Efforts to Improve Functions
In addition to being used as a fixed device in a factory, MIMAMORI AI is also intended to be easily installed and used at work sites where visualization is desired. Factory managers, supervisors, and workers themselves can easily change the installation and usage locations of MIMAMORI AI according to their own purposes.
Until now, MIMAMORI AI has consisted of a workstation-like server and a camera connected to the factory network. Such a configuration is time-consuming and costly because it requires hardware installation and coordination with the factory’s security department to connect the cameras and hardware to the factory’s network. We have therefore adopted smaller hardware, such as an edge computer, and connected the cameras directly to the hardware to complete the configuration on a local area network, thereby improving portability and reducing the installation time and costs.
For advancing this initiative, MIMAMORI AI is being implemented on the edge computer developed by the IHI Group. The edge computer has a built-in interface and communication module for data collection, which facilitates data transfer when data is aggregated into data collection infrastructure such as the IoT platform operated by the IHI Group. In the future, implementing MIMAMORI AI on the IoT platforms will improve compatibility with developed programs (for example, virtualization technology) and data analysis capabilities in the cloud as well as promote value creation using in-house data.
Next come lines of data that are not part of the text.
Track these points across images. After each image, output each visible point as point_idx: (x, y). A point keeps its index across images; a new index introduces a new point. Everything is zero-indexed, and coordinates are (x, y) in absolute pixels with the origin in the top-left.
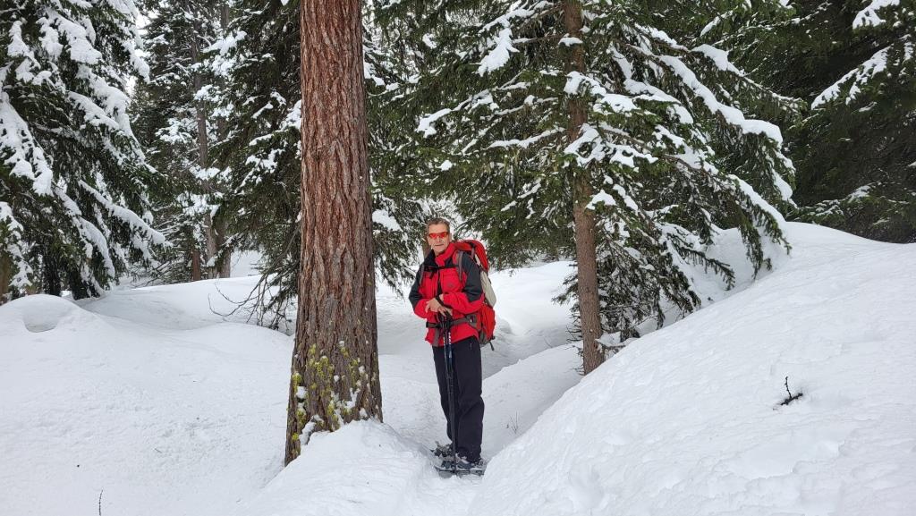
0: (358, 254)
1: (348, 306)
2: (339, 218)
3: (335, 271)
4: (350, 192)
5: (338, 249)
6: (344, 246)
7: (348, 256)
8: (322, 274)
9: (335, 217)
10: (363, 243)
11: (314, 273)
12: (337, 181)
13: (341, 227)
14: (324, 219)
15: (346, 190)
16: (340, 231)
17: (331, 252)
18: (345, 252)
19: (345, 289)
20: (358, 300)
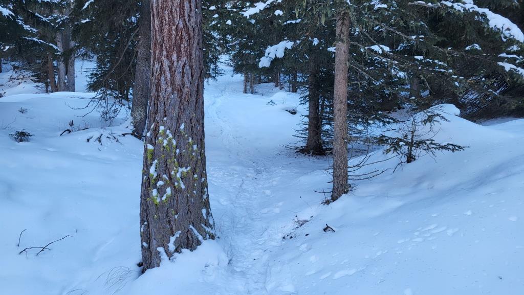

For operability, MIMAMORI AI is equipped with a graphical user interface (GUI) that is easy to operate visually and intuitively without the need of inputting text in a command line such as a command prompt. This enables the user to easily specify areas on-screen by drag-and-drop operation, instead of opening a configuration file and manually inputting the coordinate values from the camera image. In addition, when displaying the results of detection by the system on a graph, instead of manually graphing the numerical values in the table data format, the graph can easily be displayed with the click of an on-screen button. The AI system is easy for everyone to use, as it can be operated with the mouse to specify the work area, record images as well as to display analysis results in graph form.
Conclusion
The IHI Group has begun trial operation of MIMAMORI AI with the aim of automatically visualizing operating hours and work content of factory workers. Next, we will implement MIMAMORI AI on edge computers and verify its operation, and promote service deployment so that MIMAMORI AI can be used wherever needed for as long as necessary. We will actively promote the development of MIMAMORI AI so that we can complete the trial operation and put it into full-scale operation.
Furthermore, when MIMAMORI AI is fully introduced into the factories after actual operation, it is expected that the image recognition technologies, such as human detection, can be applied not only to improve work efficiency but also to raise the level of worker safety and disaster prevention in the future. We will continue our development based on these prospects, and would like to contribute to the digitalization of factories using MIMAMORI AI for various locations and situations.